Opinion

[Column] Learn your lesson

Calling someone a fast learner implies that the ability to acquire a skill or information is a given trait, says Delta columnist Boudewijn de Roode.

‘It’s never too late to learn’. I know for a fact that this does not mean that unwrapping your textbook for the first time a week before the exam is not too late, because it is. You’re better off barely following the curriculum than thinking you’re able to do it at the eleventh hour.


When thinking of a fast learner, what comes to mind is that girl in class who got good grades while seeming to barely work any harder than the rest. But calling someone a fast learner is actually selling them and, by extension, yourself short. Because it implies that the ability to acquire a skill or information is simply a given trait, so there is no credit in having it nor reason in pursuing it. Outside the fact that aptitude for specific skills is to some degree inherited, the ability to learn is one that applies to all skills and should be honed by definition.


Make more mistakes, practice makes perfect


Entire books have been written on training and using your memory efficiently. The endless waxing on and off may teach you a certain karate move, but learning in general goes beyond this. Have you ever lain in bed and had a revelation about a subject you read hours ago?
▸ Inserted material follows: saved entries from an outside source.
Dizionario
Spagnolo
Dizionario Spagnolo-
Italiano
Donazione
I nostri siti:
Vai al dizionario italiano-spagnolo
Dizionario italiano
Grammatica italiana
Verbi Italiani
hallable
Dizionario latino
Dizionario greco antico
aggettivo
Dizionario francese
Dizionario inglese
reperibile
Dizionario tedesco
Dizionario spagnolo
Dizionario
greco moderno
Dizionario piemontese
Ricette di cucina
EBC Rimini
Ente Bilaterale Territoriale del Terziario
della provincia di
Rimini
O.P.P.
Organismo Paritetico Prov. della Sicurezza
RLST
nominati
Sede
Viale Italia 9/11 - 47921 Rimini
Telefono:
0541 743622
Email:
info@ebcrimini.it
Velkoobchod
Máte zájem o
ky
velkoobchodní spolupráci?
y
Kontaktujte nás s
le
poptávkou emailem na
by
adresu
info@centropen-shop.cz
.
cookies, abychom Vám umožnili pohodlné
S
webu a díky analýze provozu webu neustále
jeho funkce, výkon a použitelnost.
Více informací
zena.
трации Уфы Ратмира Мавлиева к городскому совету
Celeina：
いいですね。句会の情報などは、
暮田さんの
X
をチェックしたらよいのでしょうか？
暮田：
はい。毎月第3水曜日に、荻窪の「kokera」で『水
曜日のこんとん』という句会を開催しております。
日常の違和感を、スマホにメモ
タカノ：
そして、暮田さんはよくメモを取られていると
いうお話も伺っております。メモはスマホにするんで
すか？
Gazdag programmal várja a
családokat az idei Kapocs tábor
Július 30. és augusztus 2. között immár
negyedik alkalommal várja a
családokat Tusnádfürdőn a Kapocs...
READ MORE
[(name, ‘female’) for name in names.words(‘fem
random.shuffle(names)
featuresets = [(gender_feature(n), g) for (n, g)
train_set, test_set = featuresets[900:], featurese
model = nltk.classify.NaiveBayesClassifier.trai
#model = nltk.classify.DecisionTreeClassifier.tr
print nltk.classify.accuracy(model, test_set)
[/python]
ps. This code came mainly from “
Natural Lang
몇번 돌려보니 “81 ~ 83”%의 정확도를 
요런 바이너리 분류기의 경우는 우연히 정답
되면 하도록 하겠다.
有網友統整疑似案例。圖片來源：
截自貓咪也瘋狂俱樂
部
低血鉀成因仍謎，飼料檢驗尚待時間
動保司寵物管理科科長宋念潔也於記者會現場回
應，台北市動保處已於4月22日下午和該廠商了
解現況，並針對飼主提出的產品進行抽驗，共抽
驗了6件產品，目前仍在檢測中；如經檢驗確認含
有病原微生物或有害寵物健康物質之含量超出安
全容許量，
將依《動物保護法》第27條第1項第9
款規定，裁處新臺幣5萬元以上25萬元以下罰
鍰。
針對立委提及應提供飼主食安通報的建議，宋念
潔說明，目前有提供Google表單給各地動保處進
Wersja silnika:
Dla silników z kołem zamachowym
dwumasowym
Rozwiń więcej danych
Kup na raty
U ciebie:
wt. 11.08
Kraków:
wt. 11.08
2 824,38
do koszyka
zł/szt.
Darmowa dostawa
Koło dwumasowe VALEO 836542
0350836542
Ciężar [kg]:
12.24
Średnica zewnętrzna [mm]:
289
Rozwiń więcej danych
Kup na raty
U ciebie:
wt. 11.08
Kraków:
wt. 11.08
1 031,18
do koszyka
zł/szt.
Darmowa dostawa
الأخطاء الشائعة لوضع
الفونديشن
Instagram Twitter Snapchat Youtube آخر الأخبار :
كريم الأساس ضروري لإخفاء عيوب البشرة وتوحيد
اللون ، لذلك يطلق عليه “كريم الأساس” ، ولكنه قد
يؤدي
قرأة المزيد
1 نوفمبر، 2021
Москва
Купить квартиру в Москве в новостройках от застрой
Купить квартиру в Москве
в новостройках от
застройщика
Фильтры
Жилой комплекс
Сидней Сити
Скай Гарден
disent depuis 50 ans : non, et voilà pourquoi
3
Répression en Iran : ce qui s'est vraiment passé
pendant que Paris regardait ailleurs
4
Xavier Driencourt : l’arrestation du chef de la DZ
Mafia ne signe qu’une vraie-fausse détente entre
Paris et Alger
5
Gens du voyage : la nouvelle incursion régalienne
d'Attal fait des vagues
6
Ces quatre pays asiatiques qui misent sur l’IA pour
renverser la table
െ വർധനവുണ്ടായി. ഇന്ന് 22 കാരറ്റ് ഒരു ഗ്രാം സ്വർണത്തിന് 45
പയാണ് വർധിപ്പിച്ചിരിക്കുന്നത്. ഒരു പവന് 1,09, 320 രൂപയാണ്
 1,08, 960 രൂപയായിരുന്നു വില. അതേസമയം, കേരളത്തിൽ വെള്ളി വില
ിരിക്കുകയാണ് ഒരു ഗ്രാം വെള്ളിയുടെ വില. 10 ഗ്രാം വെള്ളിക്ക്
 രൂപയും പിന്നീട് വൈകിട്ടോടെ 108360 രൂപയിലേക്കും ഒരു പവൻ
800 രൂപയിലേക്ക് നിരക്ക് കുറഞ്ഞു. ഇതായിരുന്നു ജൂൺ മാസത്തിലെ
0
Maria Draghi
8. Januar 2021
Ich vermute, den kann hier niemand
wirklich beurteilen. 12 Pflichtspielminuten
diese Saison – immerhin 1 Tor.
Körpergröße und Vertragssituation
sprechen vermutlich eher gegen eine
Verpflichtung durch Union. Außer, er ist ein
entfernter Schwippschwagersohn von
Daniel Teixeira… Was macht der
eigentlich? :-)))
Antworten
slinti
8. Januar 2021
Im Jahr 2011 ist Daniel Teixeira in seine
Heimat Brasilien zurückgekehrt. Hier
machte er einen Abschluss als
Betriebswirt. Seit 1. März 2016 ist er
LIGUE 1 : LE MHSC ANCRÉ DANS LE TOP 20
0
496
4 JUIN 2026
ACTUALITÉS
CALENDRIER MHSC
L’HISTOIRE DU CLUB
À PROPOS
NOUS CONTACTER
This is actually typical. Apparently the brain works on two levels. It consciously acquires new information, but it ‘connects the dots’ in the subconscious.This is also why it’s ineffective to endlessly stare at a problem you’re stuck on. You have more chance solving the problem by not trying to.

So that girl in class actually did learn much more with little effort. Finally, open your mind to how your brain works. It took me years to figure out how to work with mine and it still feels like I have a long way to go. I am a massive scatterbrain and have a very short attention span. As a result, I now meticulously note what I have to do, cross out what is done and take note how I did it.

Only recently did I realise that I actually learn like a toddler: I have to be told something several times. I could read twice not to put my fingers in a wall outlet, but until the current actually flows through my nerves the message simply won’t get through. In the end it comes down to consciously undergoing what life throws at you. Make more mistakes, practice makes perfect.


Boudewijn de Roode was bachelor student mechanical engineering and is currently working as a project engineer.